**Prompt**
Starting with the line containing "330 693 91.50" and going on through the line containing "672 424 23.88", return the lines of the data below exactly, and only those.

---------- Supplied data

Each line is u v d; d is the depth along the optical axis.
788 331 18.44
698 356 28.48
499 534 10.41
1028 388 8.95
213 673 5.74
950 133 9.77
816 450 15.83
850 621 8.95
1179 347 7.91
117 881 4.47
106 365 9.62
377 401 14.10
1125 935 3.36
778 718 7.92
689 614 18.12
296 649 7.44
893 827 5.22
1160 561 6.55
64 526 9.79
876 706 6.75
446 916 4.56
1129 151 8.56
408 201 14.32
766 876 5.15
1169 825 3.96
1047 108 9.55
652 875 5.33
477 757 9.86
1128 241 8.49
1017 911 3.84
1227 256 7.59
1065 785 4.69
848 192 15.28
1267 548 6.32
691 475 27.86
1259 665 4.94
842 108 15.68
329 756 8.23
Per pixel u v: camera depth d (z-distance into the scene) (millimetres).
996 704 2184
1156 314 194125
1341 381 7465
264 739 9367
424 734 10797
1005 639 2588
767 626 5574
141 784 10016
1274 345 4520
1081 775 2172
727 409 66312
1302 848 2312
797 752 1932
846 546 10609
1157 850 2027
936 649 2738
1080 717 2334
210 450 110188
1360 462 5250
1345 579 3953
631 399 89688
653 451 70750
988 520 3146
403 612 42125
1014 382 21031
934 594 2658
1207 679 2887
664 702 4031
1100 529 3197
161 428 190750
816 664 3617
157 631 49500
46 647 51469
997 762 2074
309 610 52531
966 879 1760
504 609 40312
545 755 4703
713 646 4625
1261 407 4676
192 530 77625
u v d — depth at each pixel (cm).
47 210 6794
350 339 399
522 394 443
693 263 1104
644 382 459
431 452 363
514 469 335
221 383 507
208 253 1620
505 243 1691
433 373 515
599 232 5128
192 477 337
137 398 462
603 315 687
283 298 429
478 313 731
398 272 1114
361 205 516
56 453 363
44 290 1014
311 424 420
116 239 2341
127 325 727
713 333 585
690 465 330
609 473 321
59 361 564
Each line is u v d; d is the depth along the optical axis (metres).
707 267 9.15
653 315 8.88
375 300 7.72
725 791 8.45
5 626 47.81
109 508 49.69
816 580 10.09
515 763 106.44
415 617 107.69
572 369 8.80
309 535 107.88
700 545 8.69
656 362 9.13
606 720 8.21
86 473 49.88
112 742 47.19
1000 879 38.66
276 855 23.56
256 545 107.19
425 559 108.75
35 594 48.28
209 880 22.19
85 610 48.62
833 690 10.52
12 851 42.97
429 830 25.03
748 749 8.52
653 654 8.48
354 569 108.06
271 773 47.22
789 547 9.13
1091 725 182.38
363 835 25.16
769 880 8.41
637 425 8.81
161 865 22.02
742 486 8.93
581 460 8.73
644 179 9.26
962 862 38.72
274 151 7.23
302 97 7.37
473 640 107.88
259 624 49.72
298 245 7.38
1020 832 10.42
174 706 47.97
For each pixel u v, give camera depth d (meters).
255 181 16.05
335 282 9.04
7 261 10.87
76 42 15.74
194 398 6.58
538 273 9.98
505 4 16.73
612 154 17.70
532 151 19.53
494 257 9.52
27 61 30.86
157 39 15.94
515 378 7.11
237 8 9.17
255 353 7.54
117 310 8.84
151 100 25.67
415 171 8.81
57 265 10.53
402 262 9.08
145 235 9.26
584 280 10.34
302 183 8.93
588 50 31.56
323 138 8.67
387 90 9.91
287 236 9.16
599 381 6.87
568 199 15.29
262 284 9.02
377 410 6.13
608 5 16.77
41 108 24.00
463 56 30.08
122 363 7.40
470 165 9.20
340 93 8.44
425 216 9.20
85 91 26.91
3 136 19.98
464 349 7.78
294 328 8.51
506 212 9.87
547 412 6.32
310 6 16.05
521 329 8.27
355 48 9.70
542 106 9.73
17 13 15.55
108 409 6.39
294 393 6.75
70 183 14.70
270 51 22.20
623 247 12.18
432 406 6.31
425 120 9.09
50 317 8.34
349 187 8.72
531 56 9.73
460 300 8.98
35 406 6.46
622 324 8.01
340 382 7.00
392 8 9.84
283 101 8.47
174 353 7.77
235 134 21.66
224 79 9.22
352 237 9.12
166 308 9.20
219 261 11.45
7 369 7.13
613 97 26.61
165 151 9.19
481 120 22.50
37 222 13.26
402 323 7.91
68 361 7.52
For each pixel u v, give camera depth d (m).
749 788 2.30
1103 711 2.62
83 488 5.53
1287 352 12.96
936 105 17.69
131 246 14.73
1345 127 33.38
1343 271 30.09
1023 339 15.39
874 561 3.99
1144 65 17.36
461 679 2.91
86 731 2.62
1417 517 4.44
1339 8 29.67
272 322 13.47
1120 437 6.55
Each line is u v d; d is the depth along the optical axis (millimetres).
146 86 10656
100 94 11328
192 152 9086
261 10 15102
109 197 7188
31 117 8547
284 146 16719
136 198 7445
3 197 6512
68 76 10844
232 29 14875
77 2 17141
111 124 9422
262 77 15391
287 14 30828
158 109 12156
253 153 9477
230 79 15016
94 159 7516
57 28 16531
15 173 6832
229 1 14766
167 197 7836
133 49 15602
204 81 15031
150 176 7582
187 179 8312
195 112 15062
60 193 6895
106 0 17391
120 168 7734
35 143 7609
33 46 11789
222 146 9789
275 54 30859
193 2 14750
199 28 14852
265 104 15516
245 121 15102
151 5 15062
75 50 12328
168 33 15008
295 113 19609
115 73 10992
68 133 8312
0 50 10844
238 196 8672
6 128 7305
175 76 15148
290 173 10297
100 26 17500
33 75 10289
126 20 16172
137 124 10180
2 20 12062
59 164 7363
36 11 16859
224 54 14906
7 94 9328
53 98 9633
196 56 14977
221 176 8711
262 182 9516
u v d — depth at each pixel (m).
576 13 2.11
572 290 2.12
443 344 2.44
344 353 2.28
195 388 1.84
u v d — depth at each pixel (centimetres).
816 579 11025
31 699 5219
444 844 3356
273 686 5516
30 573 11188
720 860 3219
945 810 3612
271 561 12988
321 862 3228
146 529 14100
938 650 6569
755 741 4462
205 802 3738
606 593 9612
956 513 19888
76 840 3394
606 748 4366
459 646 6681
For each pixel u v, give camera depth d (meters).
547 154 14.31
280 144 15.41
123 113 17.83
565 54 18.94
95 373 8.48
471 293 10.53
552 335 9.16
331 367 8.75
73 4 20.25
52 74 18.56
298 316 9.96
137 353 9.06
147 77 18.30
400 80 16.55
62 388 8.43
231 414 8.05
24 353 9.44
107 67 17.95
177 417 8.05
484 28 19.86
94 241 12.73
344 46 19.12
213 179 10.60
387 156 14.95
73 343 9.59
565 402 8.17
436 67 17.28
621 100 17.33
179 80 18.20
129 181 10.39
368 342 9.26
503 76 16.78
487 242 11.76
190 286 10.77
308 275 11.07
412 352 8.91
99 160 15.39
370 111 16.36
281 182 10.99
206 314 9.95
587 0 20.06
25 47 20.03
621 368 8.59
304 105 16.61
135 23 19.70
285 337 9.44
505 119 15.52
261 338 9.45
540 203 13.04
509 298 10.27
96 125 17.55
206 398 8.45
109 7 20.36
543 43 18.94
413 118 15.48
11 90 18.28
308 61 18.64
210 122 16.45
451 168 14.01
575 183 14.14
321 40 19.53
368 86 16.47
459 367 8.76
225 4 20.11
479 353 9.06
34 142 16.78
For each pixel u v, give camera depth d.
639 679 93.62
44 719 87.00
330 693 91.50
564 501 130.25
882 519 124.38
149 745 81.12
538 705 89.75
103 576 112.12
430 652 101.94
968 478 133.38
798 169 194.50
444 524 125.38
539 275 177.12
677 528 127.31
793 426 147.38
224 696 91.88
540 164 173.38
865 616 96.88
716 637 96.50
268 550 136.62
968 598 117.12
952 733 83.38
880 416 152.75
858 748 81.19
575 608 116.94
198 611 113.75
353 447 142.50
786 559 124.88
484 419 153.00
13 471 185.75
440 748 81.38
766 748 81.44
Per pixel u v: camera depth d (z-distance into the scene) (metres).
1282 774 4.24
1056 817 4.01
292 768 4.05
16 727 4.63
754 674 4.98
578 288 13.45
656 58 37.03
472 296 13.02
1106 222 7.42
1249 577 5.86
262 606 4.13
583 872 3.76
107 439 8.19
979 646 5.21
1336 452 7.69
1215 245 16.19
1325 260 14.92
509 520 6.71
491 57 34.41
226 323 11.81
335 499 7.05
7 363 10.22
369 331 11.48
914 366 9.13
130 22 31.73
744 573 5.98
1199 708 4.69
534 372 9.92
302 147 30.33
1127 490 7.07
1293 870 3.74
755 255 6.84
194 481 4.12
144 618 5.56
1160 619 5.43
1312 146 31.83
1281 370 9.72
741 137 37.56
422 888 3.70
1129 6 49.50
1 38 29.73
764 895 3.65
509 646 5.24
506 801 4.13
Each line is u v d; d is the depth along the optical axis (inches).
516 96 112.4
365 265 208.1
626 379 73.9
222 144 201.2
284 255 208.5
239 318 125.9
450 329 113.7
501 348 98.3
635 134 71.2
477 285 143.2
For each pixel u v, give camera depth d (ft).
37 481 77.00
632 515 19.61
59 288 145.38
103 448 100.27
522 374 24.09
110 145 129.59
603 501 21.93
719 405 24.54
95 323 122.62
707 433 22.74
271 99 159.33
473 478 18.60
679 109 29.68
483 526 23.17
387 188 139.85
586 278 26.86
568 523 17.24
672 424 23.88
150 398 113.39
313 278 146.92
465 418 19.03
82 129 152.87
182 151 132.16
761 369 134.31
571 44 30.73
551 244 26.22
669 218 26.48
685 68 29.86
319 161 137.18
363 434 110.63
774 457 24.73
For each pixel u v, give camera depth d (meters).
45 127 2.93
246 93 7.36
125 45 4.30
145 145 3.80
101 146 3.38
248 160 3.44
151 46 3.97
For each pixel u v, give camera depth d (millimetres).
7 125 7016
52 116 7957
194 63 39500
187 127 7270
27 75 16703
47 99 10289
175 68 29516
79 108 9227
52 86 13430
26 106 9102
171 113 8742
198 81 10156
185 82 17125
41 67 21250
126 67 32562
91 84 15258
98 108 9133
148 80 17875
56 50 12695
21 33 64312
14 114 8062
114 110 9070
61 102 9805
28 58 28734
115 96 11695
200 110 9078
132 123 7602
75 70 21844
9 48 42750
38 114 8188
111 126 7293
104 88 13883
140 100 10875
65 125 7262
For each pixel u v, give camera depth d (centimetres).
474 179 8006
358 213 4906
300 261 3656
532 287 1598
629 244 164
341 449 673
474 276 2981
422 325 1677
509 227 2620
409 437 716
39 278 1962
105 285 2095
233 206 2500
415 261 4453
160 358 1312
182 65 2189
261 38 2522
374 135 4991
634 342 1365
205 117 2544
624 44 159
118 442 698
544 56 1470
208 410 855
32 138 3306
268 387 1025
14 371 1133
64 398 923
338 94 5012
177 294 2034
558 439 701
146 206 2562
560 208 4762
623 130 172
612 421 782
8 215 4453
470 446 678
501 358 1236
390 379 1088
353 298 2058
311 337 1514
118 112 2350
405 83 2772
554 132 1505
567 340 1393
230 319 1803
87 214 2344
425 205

--------------------

**Solution to this exercise**
330 693 91.50
564 501 130.25
882 519 124.38
149 745 81.12
538 705 89.75
103 576 112.12
430 652 101.94
968 478 133.38
798 169 194.50
444 524 125.38
539 275 177.12
677 528 127.31
793 426 147.38
224 696 91.88
540 164 173.38
865 616 96.88
716 637 96.50
268 550 136.62
968 598 117.12
952 733 83.38
880 416 152.75
858 748 81.19
575 608 116.94
198 611 113.75
353 447 142.50
786 559 124.88
484 419 153.00
13 471 185.75
440 748 81.38
766 748 81.44
Per pixel u v: camera depth d (z-distance into the scene) (metres).
1282 774 4.24
1056 817 4.01
292 768 4.05
16 727 4.63
754 674 4.98
578 288 13.45
656 58 37.03
472 296 13.02
1106 222 7.42
1249 577 5.86
262 606 4.13
583 872 3.76
107 439 8.19
979 646 5.21
1336 452 7.69
1215 245 16.19
1325 260 14.92
509 520 6.71
491 57 34.41
226 323 11.81
335 499 7.05
7 363 10.22
369 331 11.48
914 366 9.13
130 22 31.73
744 573 5.98
1199 708 4.69
534 372 9.92
302 147 30.33
1127 490 7.07
1293 870 3.74
755 255 6.84
194 481 4.12
144 618 5.56
1160 619 5.43
1312 146 31.83
1281 370 9.72
741 137 37.56
422 888 3.70
1129 6 49.50
1 38 29.73
764 895 3.65
509 646 5.24
506 801 4.13
Each line is u v d; d is the depth along the optical axis (inches).
516 96 112.4
365 265 208.1
626 379 73.9
222 144 201.2
284 255 208.5
239 318 125.9
450 329 113.7
501 348 98.3
635 134 71.2
477 285 143.2
For each pixel u v, give camera depth d (ft).
37 481 77.00
632 515 19.61
59 288 145.38
103 448 100.27
522 374 24.09
110 145 129.59
603 501 21.93
719 405 24.54
95 323 122.62
707 433 22.74
271 99 159.33
473 478 18.60
679 109 29.68
483 526 23.17
387 188 139.85
586 278 26.86
568 523 17.24
672 424 23.88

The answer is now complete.